### DATA FOR ANALYSIS

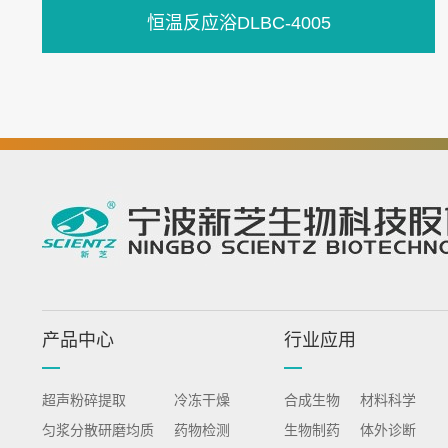
恒温反应浴DLBC-4005
产品中心
行业应用
超声粉碎提取
冷冻干燥
合成生物
材料科学
匀浆分散研磨均质
药物检测
生物制药
体外诊断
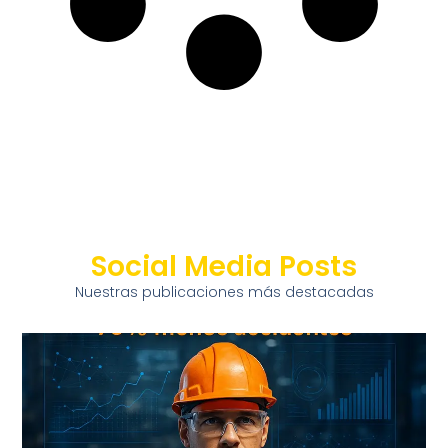
Social Media Posts
Nuestras publicaciones más destacadas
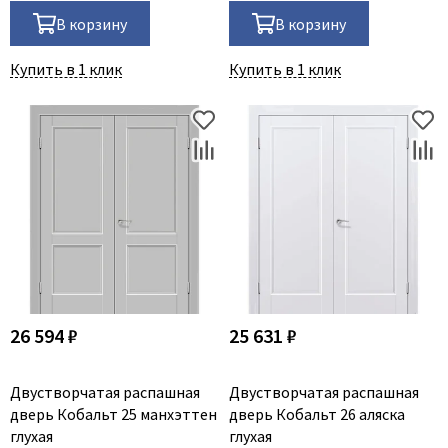
В корзину
В корзину
Купить в 1 клик
Купить в 1 клик
26 594 ₽
25 631 ₽
Двустворчатая распашная
Двустворчатая распашная
дверь Кобальт 25 манхэттен
дверь Кобальт 26 аляска
глухая
глухая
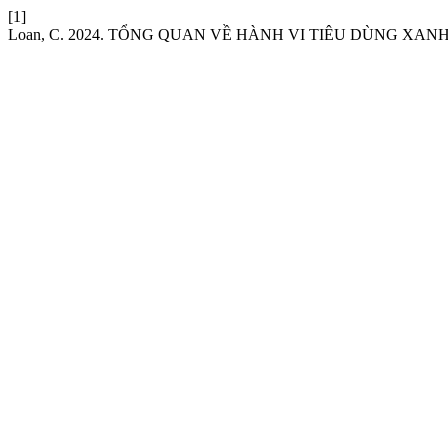
[1]
Loan, C. 2024. TỔNG QUAN VỀ HÀNH VI TIÊU DÙNG XAN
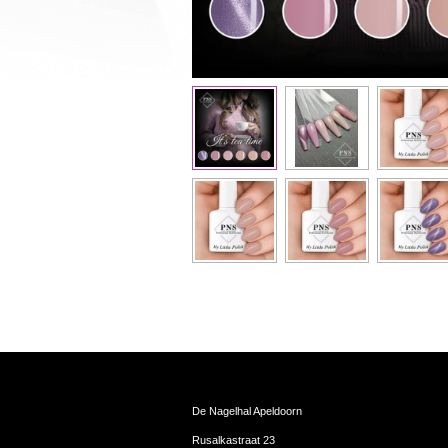
De Nagelhal Apeldoorn
Rusalkastraat 23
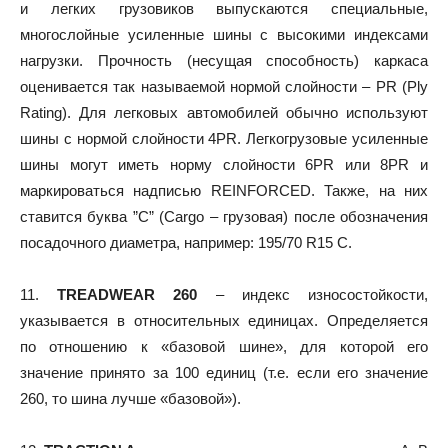
и легких грузовиков выпускаются специальные,
многослойные усиленные шины с высокими индексами
нагрузки. Прочность (несущая способность) каркаса
оценивается так называемой нормой слойности – PR (Ply
Rating). Для легковых автомобилей обычно используют
шины с нормой слойности 4PR. Легкогрузовые усиленные
шины могут иметь норму слойности 6PR или 8PR и
маркироваться надписью REINFORCED. Также, на них
ставится буква ”C” (Cargo – грузовая) после обозначения
посадочного диаметра, например: 195/70 R15 C.
11.
TREADWEAR 260
– индекс износостойкости,
указывается в относительных единицах. Определяется
по отношению к «базовой шине», для которой его
значение принято за 100 единиц (т.е. если его значение
260, то шина лучше «базовой»).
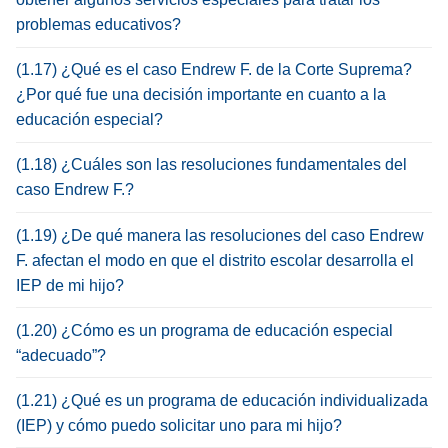
problemas educativos?
(1.17) ¿Qué es el caso Endrew F. de la Corte Suprema?
¿Por qué fue una decisión importante en cuanto a la
educación especial?
(1.18) ¿Cuáles son las resoluciones fundamentales del
caso Endrew F.?
(1.19) ¿De qué manera las resoluciones del caso Endrew
F. afectan el modo en que el distrito escolar desarrolla el
IEP de mi hijo?
(1.20) ¿Cómo es un programa de educación especial
“adecuado”?
(1.21) ¿Qué es un programa de educación individualizada
(IEP) y cómo puedo solicitar uno para mi hijo?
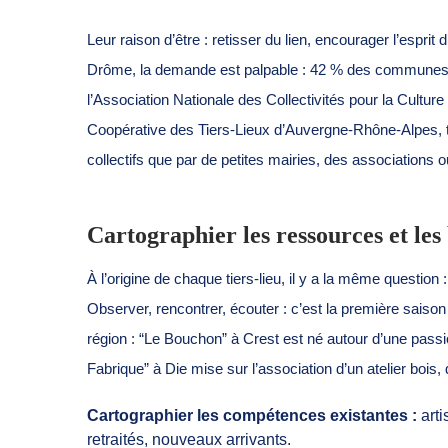
Leur raison d’être : retisser du lien, encourager l’esprit 
Drôme, la demande est palpable : 42 % des communes rur
l’Association Nationale des Collectivités pour la Cul
Coopérative des Tiers-Lieux d’Auvergne-Rhône-Alpes, té
collectifs que par de petites mairies, des associations 
Cartographier les ressources et les 
À l’origine de chaque tiers-lieu, il y a la même question 
Observer, rencontrer, écouter : c’est la première sais
région : “Le Bouchon” à Crest est né autour d’une passio
Fabrique” à Die mise sur l’association d’un atelier bois,
Cartographier les compétences existantes :
arti
retraités, nouveaux arrivants.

### DIRECTIVE
Make an exact copy of the listing. Leave its pictures out.

### SOLVED EXERCISE
恒温反应浴DLBC-4005
产品中心
行业应用
超声粉碎提取
冷冻干燥
合成生物
材料科学
匀浆分散研磨均质
药物检测
生物制药
体外诊断
Social Media Posts
Nuestras publicaciones más destacadas
В корзину
В корзину
Купить в 1 клик
Купить в 1 клик
26 594 ₽
25 631 ₽
Двустворчатая распашная
Двустворчатая распашная
дверь Кобальт 25 манхэттен
дверь Кобальт 26 аляска
глухая
глухая
[1]
Loan, C. 2024. TỔNG QUAN VỀ HÀNH VI TIÊU DÙNG XAN
De Nagelhal Apeldoorn
Rusalkastraat 23
и легких грузовиков выпускаются специальные,
многослойные усиленные шины с высокими индексами
нагрузки. Прочность (несущая способность) каркаса
оценивается так называемой нормой слойности – PR (Ply
Rating). Для легковых автомобилей обычно используют
шины с нормой слойности 4PR. Легкогрузовые усиленные
шины могут иметь норму слойности 6PR или 8PR и
маркироваться надписью REINFORCED. Также, на них
ставится буква ”C” (Cargo – грузовая) после обозначения
посадочного диаметра, например: 195/70 R15 C.
11.
TREADWEAR 260
– индекс износостойкости,
указывается в относительных единицах. Определяется
по отношению к «базовой шине», для которой его
значение принято за 100 единиц (т.е. если его значение
260, то шина лучше «базовой»).
problemas educativos?
(1.17) ¿Qué es el caso Endrew F. de la Corte Suprema?
¿Por qué fue una decisión importante en cuanto a la
educación especial?
(1.18) ¿Cuáles son las resoluciones fundamentales del
caso Endrew F.?
(1.19) ¿De qué manera las resoluciones del caso Endrew
F. afectan el modo en que el distrito escolar desarrolla el
IEP de mi hijo?
(1.20) ¿Cómo es un programa de educación especial
“adecuado”?
(1.21) ¿Qué es un programa de educación individualizada
(IEP) y cómo puedo solicitar uno para mi hijo?
Leur raison d’être : retisser du lien, encourager l’esprit 
Drôme, la demande est palpable : 42 % des communes rur
l’Association Nationale des Collectivités pour la Cul
Coopérative des Tiers-Lieux d’Auvergne-Rhône-Alpes, té
collectifs que par de petites mairies, des associations 
Cartographier les ressources et les 
À l’origine de chaque tiers-lieu, il y a la même question 
Observer, rencontrer, écouter : c’est la première sais
région : “Le Bouchon” à Crest est né autour d’une passio
Fabrique” à Die mise sur l’association d’un atelier bois,
Cartographier les compétences existantes :
arti
retraités, nouveaux arrivants.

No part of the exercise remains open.